El cine es un arte completamente sensorial y normalmente son la vista y el oído los sentidos que se ven completamente ocupados durante el tiempo en que nos encerramos voluntariamente en una oscura sala de cine.
En Taxidermia las imágenes y los sonidos activan los tres sentidos restantes, regalándole al espectador una experiencia sensorial completa pero no precisamente agradable. La historia, que documenta la vida de una familia húngara durante tres generaciones, comienza en la época de la segunda guerra mundial y llega hasta nuestros días, relatando los grotescos acontecimientos que dan forma a un serie de personajes completamente disfuncionales.
El director György Pálfi se empeña en crear una cinta sumergida por completo en la inmundicia y en transmitirle al espectador el agobiante sentimiento de ser una verdadera escoria. Casi podemos percibir el hedor de las letrinas de la primera parte de la historia, donde un soldado obsesionado con el sexo se masturba compulsivamente mientras ve a las hijas del general. Casi podemos saborear el repugnante plato de sopa que deben devorar los mórbidamente obesos hermanos de la segunda parte, en su afán por ganar el campeonato de las olimpiadas de comida y finalmente, casi podemos tocar las entrañas sanguinolentas que el taxidermista de la tercera parte corta y separa para crear su más grande obra.
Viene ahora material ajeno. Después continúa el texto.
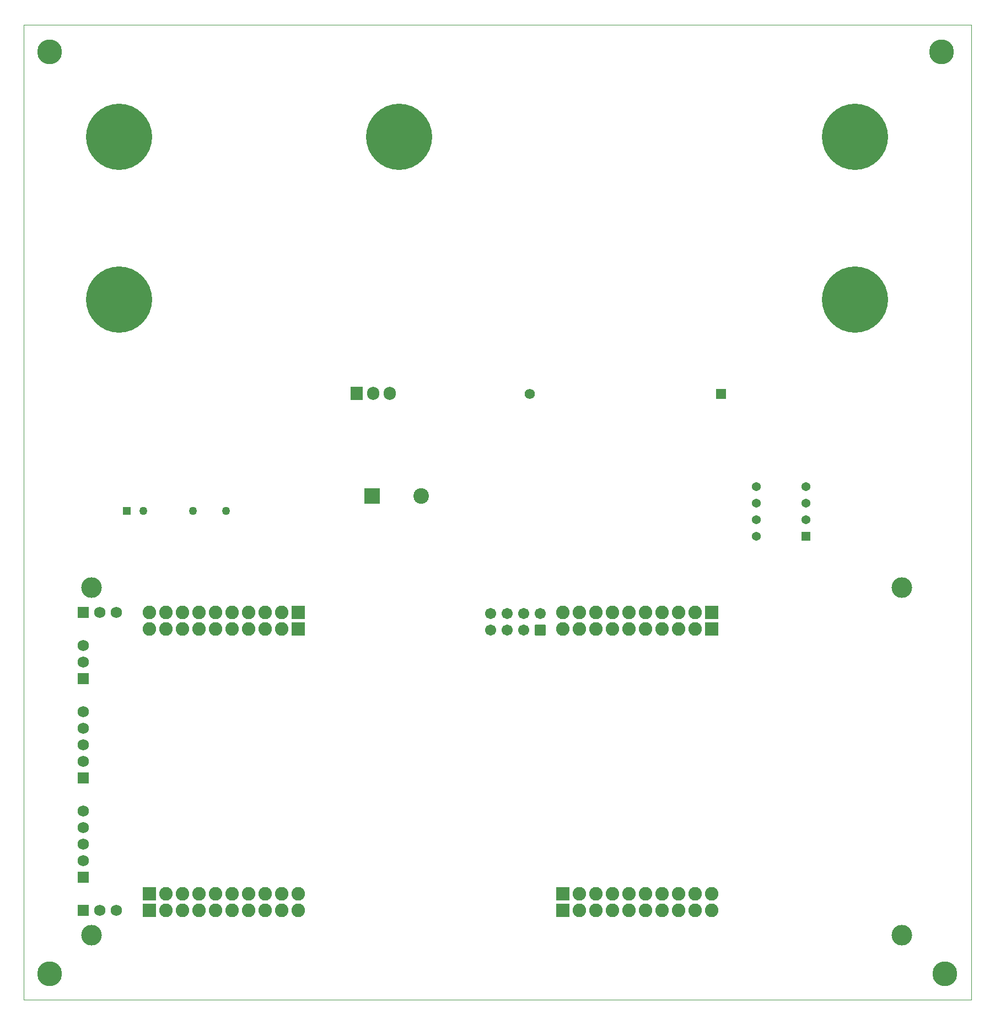
<source format=gbr>
%TF.GenerationSoftware,KiCad,Pcbnew,8.0.7*%
%TF.CreationDate,2025-03-06T08:49:03-05:00*%
%TF.ProjectId,BuckConverter,4275636b-436f-46e7-9665-727465722e6b,rev?*%
%TF.SameCoordinates,Original*%
%TF.FileFunction,Soldermask,Bot*%
%TF.FilePolarity,Negative*%
%FSLAX46Y46*%
G04 Gerber Fmt 4.6, Leading zero omitted, Abs format (unit mm)*
G04 Created by KiCad (PCBNEW 8.0.7) date 2025-03-06 08:49:03*
%MOMM*%
%LPD*%
G01*
G04 APERTURE LIST*
G04 Aperture macros list*
%AMRoundRect*
0 Rectangle with rounded corners*
0 $1 Rounding radius*
0 $2 $3 $4 $5 $6 $7 $8 $9 X,Y pos of 4 corners*
0 Add a 4 corners polygon primitive as box body*
4,1,4,$2,$3,$4,$5,$6,$7,$8,$9,$2,$3,0*
0 Add four circle primitives for the rounded corners*
1,1,$1+$1,$2,$3*
1,1,$1+$1,$4,$5*
1,1,$1+$1,$6,$7*
1,1,$1+$1,$8,$9*
0 Add four rect primitives between the rounded corners*
20,1,$1+$1,$2,$3,$4,$5,0*
20,1,$1+$1,$4,$5,$6,$7,0*
20,1,$1+$1,$6,$7,$8,$9,0*
20,1,$1+$1,$8,$9,$2,$3,0*%
G04 Aperture macros list end*
%ADD10C,3.800000*%
%ADD11R,2.400000X2.400000*%
%ADD12C,2.400000*%
%ADD13R,1.574800X1.574800*%
%ADD14C,1.574800*%
%ADD15C,10.160000*%
%ADD16C,3.175000*%
%ADD17RoundRect,0.102000X0.939800X0.939800X-0.939800X0.939800X-0.939800X-0.939800X0.939800X-0.939800X0*%
%ADD18C,2.083600*%
%ADD19RoundRect,0.102000X0.762000X0.762000X-0.762000X0.762000X-0.762000X-0.762000X0.762000X-0.762000X0*%
%ADD20C,1.728000*%
%ADD21RoundRect,0.102000X0.750000X0.750000X-0.750000X0.750000X-0.750000X-0.750000X0.750000X-0.750000X0*%
%ADD22C,1.704000*%
%ADD23R,1.371600X1.371600*%
%ADD24C,1.371600*%
%ADD25R,1.270000X1.270000*%
%ADD26C,1.270000*%
%ADD27R,1.905000X2.000000*%
%ADD28O,1.905000X2.000000*%
%TA.AperFunction,Profile*%
%ADD29C,0.050000*%
%TD*%
G04 APERTURE END LIST*
D10*
%TO.C,REF\u002A\u002A*%
X159500000Y-181000000D03*
%TD*%
D11*
%TO.C,C3*%
X71524220Y-107676000D03*
D12*
X79024220Y-107676000D03*
%TD*%
D10*
%TO.C,REF\u002A\u002A*%
X22000000Y-39500000D03*
%TD*%
D13*
%TO.C,L1*%
X125120400Y-91948000D03*
D14*
X95758000Y-91948000D03*
%TD*%
D15*
%TO.C,J4*%
X32660000Y-77534000D03*
%TD*%
%TO.C,J2*%
X145660000Y-77534000D03*
%TD*%
D10*
%TO.C,REF\u002A\u002A*%
X159000000Y-39500000D03*
%TD*%
D15*
%TO.C,J3*%
X145660000Y-52534000D03*
%TD*%
%TO.C,J1*%
X32660000Y-52534000D03*
%TD*%
D16*
%TO.C,U2*%
X152908000Y-175006000D03*
X152908000Y-121666000D03*
X28448000Y-175006000D03*
X28448000Y-121666000D03*
D17*
X123698000Y-125476000D03*
D18*
X121158000Y-125476000D03*
X118618000Y-125476000D03*
X116078000Y-125476000D03*
X113538000Y-125476000D03*
X110998000Y-125476000D03*
X108458000Y-125476000D03*
X105918000Y-125476000D03*
X103378000Y-125476000D03*
X100838000Y-125476000D03*
D17*
X100838000Y-171196000D03*
D18*
X103378000Y-171196000D03*
X105918000Y-171196000D03*
X108458000Y-171196000D03*
X110998000Y-171196000D03*
X113538000Y-171196000D03*
X116078000Y-171196000D03*
X118618000Y-171196000D03*
X121158000Y-171196000D03*
X123698000Y-171196000D03*
D17*
X123698000Y-128016000D03*
D18*
X121158000Y-128016000D03*
X118618000Y-128016000D03*
X116078000Y-128016000D03*
X113538000Y-128016000D03*
X110998000Y-128016000D03*
X108458000Y-128016000D03*
X105918000Y-128016000D03*
X103378000Y-128016000D03*
X100838000Y-128016000D03*
D17*
X100838000Y-168656000D03*
D18*
X103378000Y-168656000D03*
X105918000Y-168656000D03*
X108458000Y-168656000D03*
X110998000Y-168656000D03*
X113538000Y-168656000D03*
X116078000Y-168656000D03*
X118618000Y-168656000D03*
X121158000Y-168656000D03*
X123698000Y-168656000D03*
D17*
X60198000Y-125476000D03*
D18*
X57658000Y-125476000D03*
X55118000Y-125476000D03*
X52578000Y-125476000D03*
X50038000Y-125476000D03*
X47498000Y-125476000D03*
X44958000Y-125476000D03*
X42418000Y-125476000D03*
X39878000Y-125476000D03*
X37338000Y-125476000D03*
D17*
X37338000Y-171196000D03*
D18*
X39878000Y-171196000D03*
X42418000Y-171196000D03*
X44958000Y-171196000D03*
X47498000Y-171196000D03*
X50038000Y-171196000D03*
X52578000Y-171196000D03*
X55118000Y-171196000D03*
X57658000Y-171196000D03*
X60198000Y-171196000D03*
D17*
X60198000Y-128016000D03*
D18*
X57658000Y-128016000D03*
X55118000Y-128016000D03*
X52578000Y-128016000D03*
X50038000Y-128016000D03*
X47498000Y-128016000D03*
X44958000Y-128016000D03*
X42418000Y-128016000D03*
X39878000Y-128016000D03*
X37338000Y-128016000D03*
D17*
X37338000Y-168656000D03*
D18*
X39878000Y-168656000D03*
X42418000Y-168656000D03*
X44958000Y-168656000D03*
X47498000Y-168656000D03*
X50038000Y-168656000D03*
X52578000Y-168656000D03*
X55118000Y-168656000D03*
X57658000Y-168656000D03*
X60198000Y-168656000D03*
D19*
X27178000Y-171196000D03*
D20*
X29718000Y-171196000D03*
X32258000Y-171196000D03*
D19*
X27178000Y-135636000D03*
D20*
X27178000Y-133096000D03*
X27178000Y-130556000D03*
D19*
X27178000Y-166116000D03*
D20*
X27178000Y-163576000D03*
X27178000Y-161036000D03*
X27178000Y-158496000D03*
X27178000Y-155956000D03*
D19*
X27178000Y-150876000D03*
D20*
X27178000Y-148336000D03*
X27178000Y-145796000D03*
X27178000Y-143256000D03*
X27178000Y-140716000D03*
D19*
X27178000Y-125476000D03*
D20*
X29718000Y-125476000D03*
X32258000Y-125476000D03*
D21*
X97354000Y-128250000D03*
D22*
X97354000Y-125710000D03*
X94814000Y-128250000D03*
X94814000Y-125710000D03*
X92274000Y-128250000D03*
X92274000Y-125710000D03*
X89734000Y-128250000D03*
X89734000Y-125710000D03*
%TD*%
D23*
%TO.C,U1*%
X138176000Y-113792000D03*
D24*
X138176000Y-111252000D03*
X138176000Y-108712000D03*
X138176000Y-106172000D03*
X130556000Y-106172000D03*
X130556000Y-108712000D03*
X130556000Y-111252000D03*
X130556000Y-113792000D03*
%TD*%
D25*
%TO.C,U4*%
X33824000Y-109919000D03*
D26*
X36364000Y-109919000D03*
X43984000Y-109919000D03*
X49064000Y-109919000D03*
%TD*%
D10*
%TO.C,REF\u002A\u002A*%
X22000000Y-181000000D03*
%TD*%
D27*
%TO.C,Q1*%
X69160000Y-91928000D03*
D28*
X71700000Y-91928000D03*
X74240000Y-91928000D03*
%TD*%
D15*
%TO.C,J5*%
X75660000Y-52534000D03*
%TD*%
D29*
X18034000Y-35306000D02*
X163576000Y-35306000D01*
X163576000Y-184912000D01*
X18034000Y-184912000D01*
X18034000Y-35306000D01*
M02*

</source>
Un banquete sensorial sin límites.
El único problema con Taxidermia es que está tan plagada de lugares poco comunes y situaciones extremadamente bizarras, que la conexión emocional con el espectador se pierde casi por completo, ya que la marejada sensorial eclipsa cualquier intento por involucrarse en una historia que gira de forma impredecible y que concluye con un ejercicio final que deja mucho que desear.
A pesar de sus defectos, el empeño que pone Pálfi en la creación de situaciones visualmente creativas y el ejercicio imaginativo que supone la historia escrita por Lajos Parti Nagy, convierten a Taxidermia en un filme que vale la pena experimentar.